*** Task material
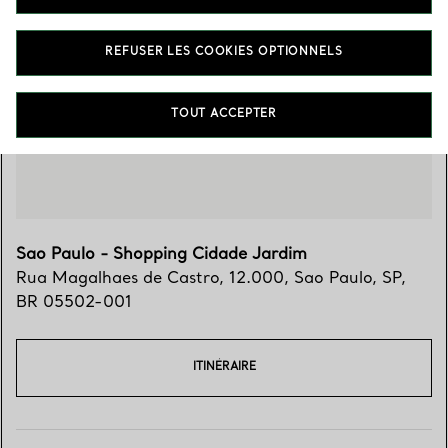
Trouver votre boutique
REFUSER LES COOKIES OPTIONNELS
TOUT ACCEPTER
Sao Paulo - Shopping Cidade Jardim
Rua Magalhaes de Castro, 12.000
,
Sao Paulo
,
SP,
BR
05502-001
ITINÉRAIRE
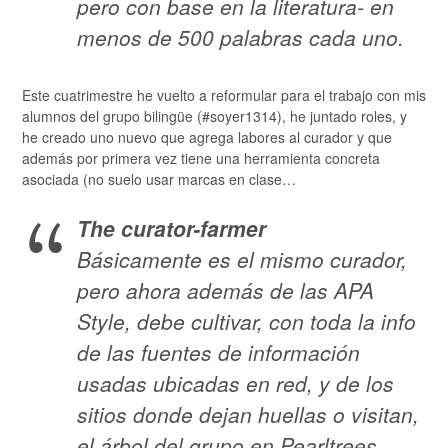
pero con base en la literatura- en
menos de 500 palabras cada uno.
Este cuatrimestre he vuelto a reformular para el trabajo con mis
alumnos del grupo bilingüe (#soyer1314), he juntado roles, y
he creado uno nuevo que agrega labores al curador y que
además por primera vez tiene una herramienta concreta
asociada (no suelo usar marcas en clase…
The curator-farmer
Básicamente es el mismo curador,
pero ahora además de las APA
Style, debe cultivar, con toda la info
de las fuentes de información
usadas ubicadas en red, y de los
sitios donde dejan huellas o visitan,
el árbol del grupo en Pearltrees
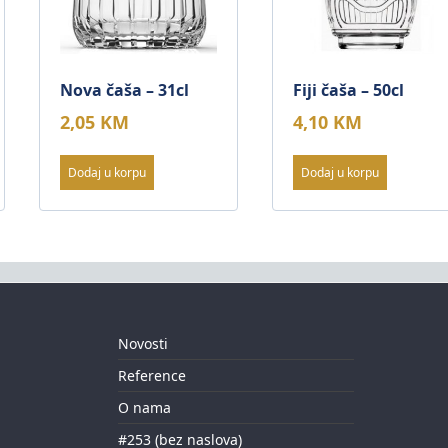
Nova čaša – 31cl
Fiji čaša – 50cl
2,05
KM
4,10
KM
Dodaj u korpu
Dodaj u korpu
Novosti
Reference
O nama
#253 (bez naslova)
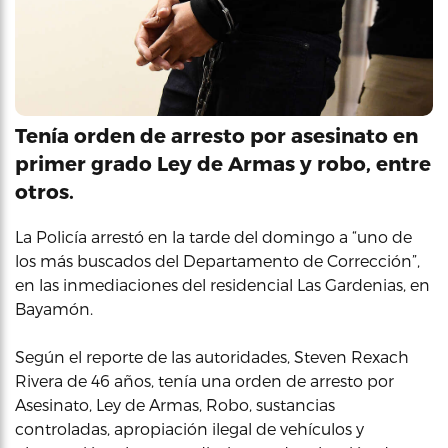
Tenía orden de arresto por asesinato en
primer grado Ley de Armas y robo, entre
otros.
La Policía arrestó en la tarde del domingo a “uno de
los más buscados del Departamento de Corrección”,
en las inmediaciones del residencial Las Gardenias, en
Bayamón.
Según el reporte de las autoridades, Steven Rexach
Rivera de 46 años, tenía una orden de arresto por
Asesinato, Ley de Armas, Robo, sustancias
controladas, apropiación ilegal de vehículos y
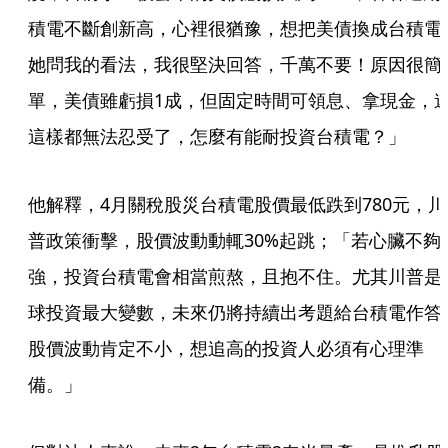
積電不斷創新高，心裡很猶豫，想把美債換成台積電
她問我的看法，我很堅決回答，千萬不要！原因很簡
單，美債雖虧損1成，但固定時間可領息、拿現金，
這樣都無法忍受了，怎麼有能耐投資台積電？」
他解釋，4月關稅股災台積電股價最低跌到780元，川
普政策衝擊，股價波動動輒30%起跳；「若心臟不夠
強，投資台積電會相當煎熬，且抱不住。尤其川普是
球投資最大變數，未來仍將持續出考題給台積電作答
股價波動肯定不小，想追高的投資人必須有心理準
備。」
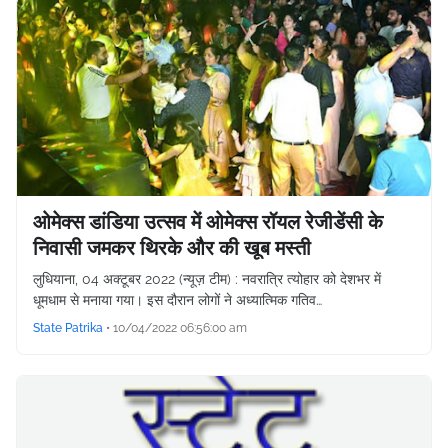
ओमेक्स डांडिया उत्सव में ओमेक्स रॉयल रेजीडेंसी के
निवासी जमकर थिरके और की खूब मस्ती
लुधियाना, 04 अक्टूबर 2022 (न्यूज़ टीम) : नवरात्रि त्योहार को देशभर में
धूमधाम से मनाया गया। इस दौरान लोगों ने अध्यात्मिक गतिव…
State Patrika
•
10/04/2022 06:56:00 am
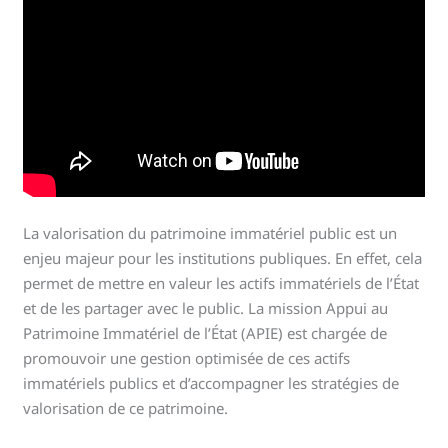
La valorisation du patrimoine immatériel public est un
enjeu majeur pour les institutions publiques. En effet, cela
permet de mettre en valeur les actifs immatériels de l’État
et de les partager avec le public. La mission Appui au
Patrimoine Immatériel de l’État (APIE) est chargée de
promouvoir une gestion optimisée de ces actifs
immatériels publics et d’accompagner les stratégies de
valorisation de ce patrimoine.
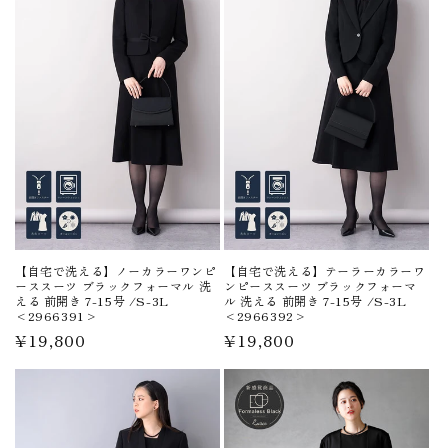
【自宅で洗える】ノーカラーワンピ
【自宅で洗える】テーラーカラーワ
ーススーツ ブラックフォーマル 洗
ンピーススーツ ブラックフォーマ
える 前開き 7-15号 /S-3L
ル 洗える 前開き 7-15号 /S-3L
<2966391>
<2966392>
通
¥19,800
通
¥19,800
常
常
価
価
格
格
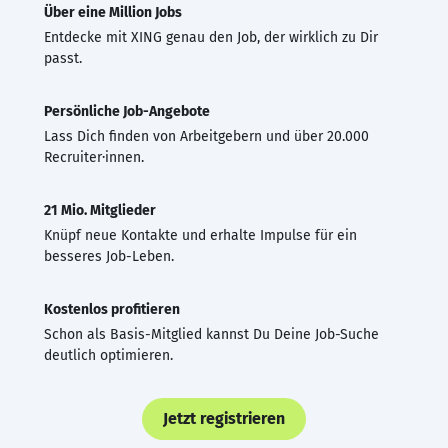
Über eine Million Jobs
Entdecke mit XING genau den Job, der wirklich zu Dir
passt.
Persönliche Job-Angebote
Lass Dich finden von Arbeitgebern und über 20.000
Recruiter·innen.
21 Mio. Mitglieder
Knüpf neue Kontakte und erhalte Impulse für ein
besseres Job-Leben.
Kostenlos profitieren
Schon als Basis-Mitglied kannst Du Deine Job-Suche
deutlich optimieren.
Jetzt registrieren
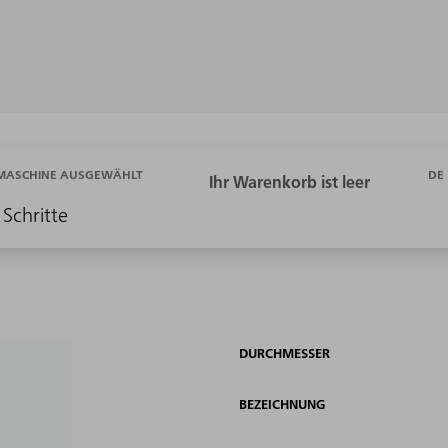
DE
 MASCHINE AUSGEWÄHLT
 Schritte
DURCHMESSER
BEZEICHNUNG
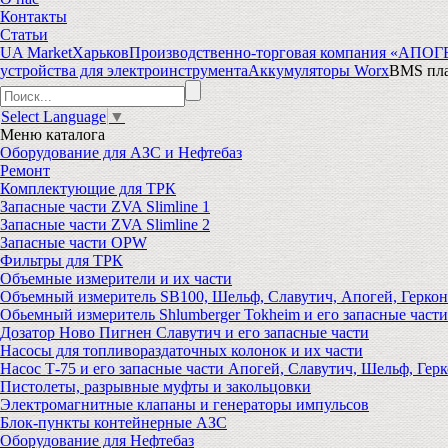
Контакты
Статьи
UA Market
Харьков
Производственно-торговая компания «АПО
устройства для электроинструмента
Аккумуляторы Worx
BMS пла
Select Language
▼
Меню
каталога
Оборудование для АЗС и Нефтебаз
Ремонт
Комплектующие для ТРК
Запасные части ZVA Slimline 1
Запасные части ZVA Slimline 2
Запасные части OPW
Фильтры для ТРК
Объемные измерители и их части
Объемный измеритель SB100, Шельф, Славутич, Апогей, Геркон
Обьемный измеритель Shlumberger Tokheim и его запасные части
Дозатор Ново Пигнен Славутич и его запасные части
Насосы для топливораздаточных колонок и их части
Насос Т-75 и его запасные части Апогей, Славутич, Шельф, Герк
Пистолеты, разрывные муфты и закольцовки
Электромагнитные клапаны и генераторы импульсов
Блок-пункты контейнерные АЗС
Оборудование для Нефтебаз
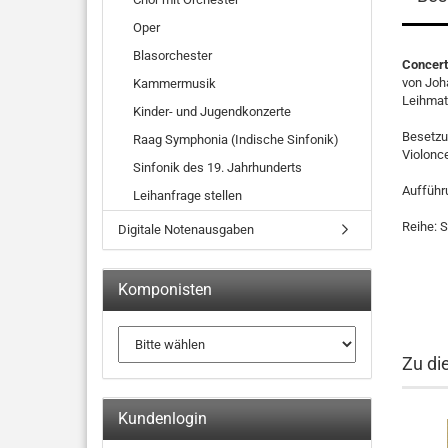
Oper
Blasorchester
Concerta
von Joh
Kammermusik
Leihmat
Kinder- und Jugendkonzerte
Besetzun
Raag Symphonia (Indische Sinfonik)
Violonce
Sinfonik des 19. Jahrhunderts
Orchest
Aufführ
Leihanfrage stellen
Reihe: S
Digitale Notenausgaben
Komponisten
Zu di
Kundenlogin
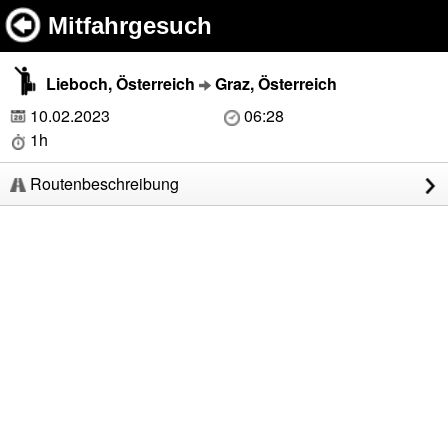
Mitfahrgesuch
Lieboch, Österreich
Graz, Österreich
10.02.2023
06:28
1h
Routenbeschreibung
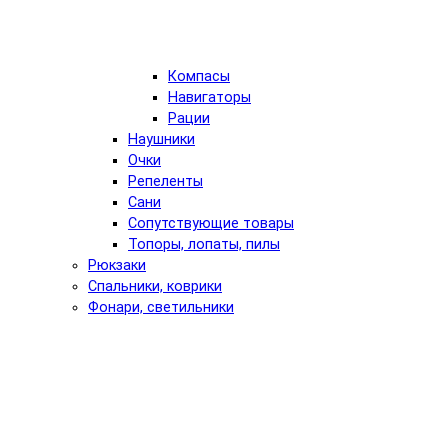
Компасы
Навигаторы
Рации
Наушники
Очки
Репеленты
Сани
Сопутствующие товары
Топоры, лопаты, пилы
Рюкзаки
Спальники, коврики
Фонари, светильники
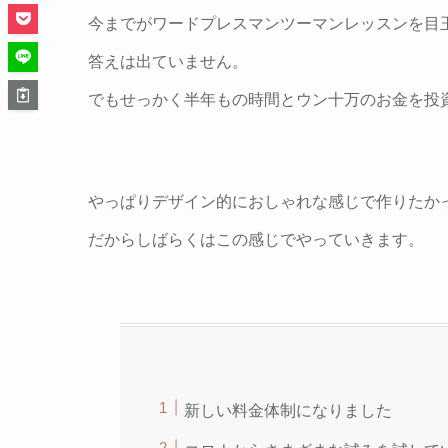
今までがワードプレスマンツーマンレッスンを目
答えは出ていません。
でもせっかく半年もの時間とウン十万のお金を投資
やっぱりデザイン的におしゃれな感じで作りたか
だからしばらくはこの感じでやっていきます。
新しい料金体制になりました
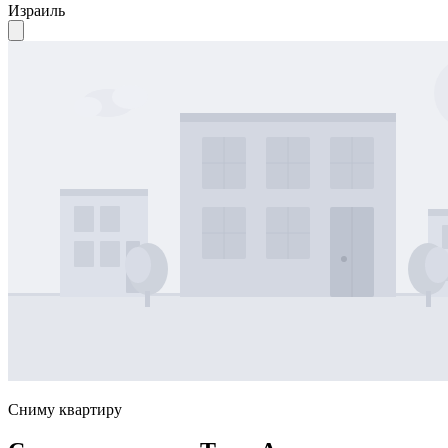
Израиль
Сниму квартиру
******
Only lines with the word "immatériels" are needed. Copy them from the preceding records.

Written response:
permet de mettre en valeur les actifs immatériels de l’État
immatériels publics et d’accompagner les stratégies de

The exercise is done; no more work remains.